CHP; Atatürk'ün kurduğu Türkiye'nin en eski, en köklü ve en tecrübeli partisi.
Ancak çok partili dönemden bu yana bir türlü tek başına iktidar olmayı başaramadı.
Tabii ki bu başarısızlıkta, dünya ve Türkiye'deki değişimi doğru okuyup, doğru politika ürütememenin büyük payı var, ama güven vermeyen, samimi olamayan lideri de unutmamak lazım…
Ecevit; özverisi, samimiyeti ve güven veren tavırlarıyla CHP'ye damgasını vuran, halkın benimsediği bir liderdi. “Halkçı Ecevit” sloganı laf olsun diye çıkmadı.
Ecevit, CHP'nin oyunu 1973 seçimlerinde yüzde 33.3'e, 1977 seçimlerinde de yüzde 41.38'e yükseltmeyi başardı. Zaten Ecevit'ten sonra da CHP bir türlü belini doğrultamadı.
Baykal, dar bakış açısı ve klikci tavrıyla CHP'yi güçlendirmek yerine daha da zayıflatınca, bütün umutlar Kılıçdaroğlu'na bağlandı.
Ancak Kılıçdaroğlu da kısa sürede kendine bağlanan tüm umutları boşa çıkardı. CHP'nin oyu yüzde 25 bandında dondu kaldı.
Kılıçdaroğlu liderliğindeki CHP'nin oyu hiç değişmedi. 2011'de yüzde 25 olan oy oranı, 2015 Haziran ve 2015 Kasım seçimlerinde de aynı kaldı.
Çünkü halk Kılıçdaroğlu'nu samimi bulmadı, bir türlü güvenemedi…
CHP kökenli bir aileden de gelsem, kendimi bildim bileli sol düşünceden yana da olsam, ne Baykal'ı ne de Kılıçdaroğlu'nu samimi ve güven verici buldum…
Kılıçdaroğlu, 2009'da İstanbul Büyükşehir Belediye başkanlığına aday olduğunda fazla tanınmıyordu.
Herkes bu durumun Kılıçdaroğlu için bir dezavantaj olduğunu söylerken, ben tam aksini savunarak yazdığım köşe yazısında, halk Kılıçdaroğlu'nu tanıdıkça CHP'nin oyunun daha da düşeceğini öne sürdüm.
Yanılmadım da; çünkü Kılıçdaroğlu hiçbir zaman samimi bir lider olamadı.
Geçmiş bir yana işte daha dün yaşanan bir olay: Başbakan Yardımcısı Kurtulmuş, referandum sürecinin terör örgütleri için bir motivasyon unsuru olduğunu belirterek, bu örgütlerin “referandumdan evet çıkmasın” diye Türkiye'de bir korku atmosferi oluşturmaya çalıştıklarını, halkı canından bezdirecek eylemlere
girişebileceğini belirtiyor ve referandumdan “evet” çıkması halinde bu terör örgütlerinin sesi ve soluğunun kesileceğini önü sürüyor.
Kılıçdaroğlu, bu açıklamaya balıklama atlayıp, Kurtulmuş'un sözlerinin çok talihsiz olduğunu belirterek, “Bu, ‘şu anda terörü biz destekliyoruz'un itirafıdır” diyor!...
Ve şöyle devam ediyor: “…Çok üzgünüm.

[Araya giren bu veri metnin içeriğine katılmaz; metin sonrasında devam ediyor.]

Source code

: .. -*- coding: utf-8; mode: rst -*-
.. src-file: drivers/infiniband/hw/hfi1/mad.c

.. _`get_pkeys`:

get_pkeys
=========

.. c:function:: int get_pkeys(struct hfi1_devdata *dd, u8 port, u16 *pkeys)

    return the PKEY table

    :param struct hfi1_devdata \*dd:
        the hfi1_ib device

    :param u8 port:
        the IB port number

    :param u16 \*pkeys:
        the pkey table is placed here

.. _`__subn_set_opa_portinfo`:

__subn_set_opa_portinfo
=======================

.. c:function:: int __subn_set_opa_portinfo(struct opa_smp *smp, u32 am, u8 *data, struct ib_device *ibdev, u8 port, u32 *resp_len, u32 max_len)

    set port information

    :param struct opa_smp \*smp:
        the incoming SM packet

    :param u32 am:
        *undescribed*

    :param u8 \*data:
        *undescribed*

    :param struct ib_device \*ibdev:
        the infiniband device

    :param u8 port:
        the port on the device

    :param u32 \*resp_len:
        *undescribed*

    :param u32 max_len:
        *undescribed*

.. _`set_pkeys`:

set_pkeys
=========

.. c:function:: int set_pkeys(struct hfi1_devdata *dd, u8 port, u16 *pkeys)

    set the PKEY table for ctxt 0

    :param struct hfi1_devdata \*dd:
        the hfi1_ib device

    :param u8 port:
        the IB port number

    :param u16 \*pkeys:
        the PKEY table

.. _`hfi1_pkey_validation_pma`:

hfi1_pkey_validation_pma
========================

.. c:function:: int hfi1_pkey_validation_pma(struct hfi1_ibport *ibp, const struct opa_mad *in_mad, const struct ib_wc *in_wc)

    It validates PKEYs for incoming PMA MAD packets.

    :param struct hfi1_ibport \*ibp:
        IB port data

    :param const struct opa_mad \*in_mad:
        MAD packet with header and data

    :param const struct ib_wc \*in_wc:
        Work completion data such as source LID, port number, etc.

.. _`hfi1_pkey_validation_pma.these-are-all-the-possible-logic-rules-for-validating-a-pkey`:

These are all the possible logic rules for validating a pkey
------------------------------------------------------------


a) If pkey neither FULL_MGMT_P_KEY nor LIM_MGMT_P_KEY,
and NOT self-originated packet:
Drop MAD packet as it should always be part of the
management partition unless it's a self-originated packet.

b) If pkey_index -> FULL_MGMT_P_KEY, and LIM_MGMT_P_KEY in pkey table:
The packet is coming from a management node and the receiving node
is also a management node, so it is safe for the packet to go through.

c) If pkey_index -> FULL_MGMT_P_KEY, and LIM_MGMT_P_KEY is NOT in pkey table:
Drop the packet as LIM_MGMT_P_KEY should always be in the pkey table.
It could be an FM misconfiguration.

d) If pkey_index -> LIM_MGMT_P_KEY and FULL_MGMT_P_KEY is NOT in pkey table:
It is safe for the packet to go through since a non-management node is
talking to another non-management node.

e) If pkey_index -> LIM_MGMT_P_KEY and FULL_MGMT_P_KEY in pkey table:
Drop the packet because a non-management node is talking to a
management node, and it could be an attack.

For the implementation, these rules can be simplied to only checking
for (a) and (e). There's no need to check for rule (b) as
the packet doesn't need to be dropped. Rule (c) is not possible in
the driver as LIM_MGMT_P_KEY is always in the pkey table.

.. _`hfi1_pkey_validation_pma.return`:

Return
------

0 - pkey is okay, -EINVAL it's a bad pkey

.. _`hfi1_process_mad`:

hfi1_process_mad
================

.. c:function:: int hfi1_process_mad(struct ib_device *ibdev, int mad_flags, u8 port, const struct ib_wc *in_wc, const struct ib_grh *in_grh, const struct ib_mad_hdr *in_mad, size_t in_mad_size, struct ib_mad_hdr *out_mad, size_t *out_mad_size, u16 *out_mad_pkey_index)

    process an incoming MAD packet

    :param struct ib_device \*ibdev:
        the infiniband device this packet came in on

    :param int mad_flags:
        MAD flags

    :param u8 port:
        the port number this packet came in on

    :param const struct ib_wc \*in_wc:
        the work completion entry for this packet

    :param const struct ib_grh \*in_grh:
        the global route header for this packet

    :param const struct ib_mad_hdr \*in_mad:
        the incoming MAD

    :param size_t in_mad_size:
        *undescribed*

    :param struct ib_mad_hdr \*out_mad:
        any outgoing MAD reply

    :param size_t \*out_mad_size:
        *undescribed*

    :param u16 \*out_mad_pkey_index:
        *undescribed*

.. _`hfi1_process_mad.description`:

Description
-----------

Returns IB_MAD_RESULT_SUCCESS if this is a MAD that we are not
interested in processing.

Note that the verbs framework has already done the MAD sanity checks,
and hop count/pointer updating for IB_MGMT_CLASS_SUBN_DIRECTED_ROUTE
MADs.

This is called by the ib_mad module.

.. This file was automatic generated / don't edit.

Böyle bir lafı asla duymak istemezdim. Kurtulmuş gibi birisinin kalkıp, bu itirafı 80 milyonun önünde yapmış olması son derece hazindir, son derece utanç vericidir.” (!)
Güler misiniz, ağlar mısınız? Kurtulmuş ne demeye çalışıyor, Kılıçdaroğlu nasıl yorumluyor?!..
Bırakanız 7 yaşındaki bir çocuğu, AK Parti düşmanı bir seçmene dahi sorsanız, Kurtulmuş'un sözlerini böyle yorumlayıp, bu derece çarpıtamaz!...
Kılıçdaroğlu CHP'yi büyütmek bir yana adeta ayağa düşürdü. CHP'ye de yazık, CHP seçmenine de!